Security Woes - Encryption

Slaanesh

Right, where do I begin ...

I am writing a java program that plays mp3's and videos and uses a touch screen interface for selection of these tracks. It will be running on Windows XP professional machine.

Things I would like to do:

1. Secure the java class files so they can't be reverse engineered(obfuscate?)
2. Encrypt the media files on the PC and have them decrypted when called upon for playback. I have written a DES crypto class that works. My concern is that once a track is playing I need to have a decrypted version on the hard drive for it to play. This would allow someone to copy the currently playing track.

I could just take the decrypted byte array and use that as the input, unfortunately the player is at the directshow level so I would probably have to change my current mp3 player implementation.

Where do I store the key I use for decrypting the mp3's? Some security dongle? What stops a person reverse engineering the java code, recompiling and then printing out the key to a file?

From reading on the internet it seems almost impossible to secure java class files other than obfuscate them to bits which can cause other problems down the line.

A colleague and myself have discussed this at depth and can't wrap our heads around it.

Any pointers/help would be much appreciated.

pH

Basically you're putting an encrypted file on a user's PC, and also putting all the information need to decrypt it (algorithm and key) also on the PC.

Until hardware based DRM comes along, all you can do is make it difficult (in terms of time and expertise) to decrypt and save the files. Microsoft's latest DRM has been cracked as has Apple's. You cannot make it impossible, you can just make it harder.

For example even if you managed to have the decryption in memory only (after going to all the hassle of not writing it to disk) I can :
- Scan/read/save memory just as easy.
- Install a directshow filter that saves the file to disk.
- Install an audio driver that copies the digital wav stream.

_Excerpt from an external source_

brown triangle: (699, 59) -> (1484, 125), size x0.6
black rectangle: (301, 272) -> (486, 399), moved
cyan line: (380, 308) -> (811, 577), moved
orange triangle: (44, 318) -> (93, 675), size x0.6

So you need to ask yourself:

• How hard do I need to make it? - what happens if someone gets unencrypted copies of the files.
• what type of users am I trying to keep out?
• The media I'm securing - are there already easier/cheaper ways to get a copy than debugging my app?

Hobbes

obfuscating the java class should still make the code a good enough mess to stop casual reading. For example converting for loops into static code and turning vars into random characters is good enough to give anyone a headache.

In regards to encrypting. It depends how you are decrypting. Generally the only secure way to do it locally is to encrypt something and then compare against something already encrypted.

decrypting it locally how are the mp3 files being supplied? If its over an network you could create some kind of session key to decrypt.

If you plan to sell this commercially, you could be better off digitally signing the mp3s so that is someone steals them you can source them.

stevenmu

Slaanesh wrote:

From reading on the internet it seems almost impossible to secure java class files other than obfuscate them to bits which can cause other problems down the line.

It pretty much is impossible, whatever you do to your class file it has to readable by the JVM, and whatever the JVM can read a reverse-engineer can too.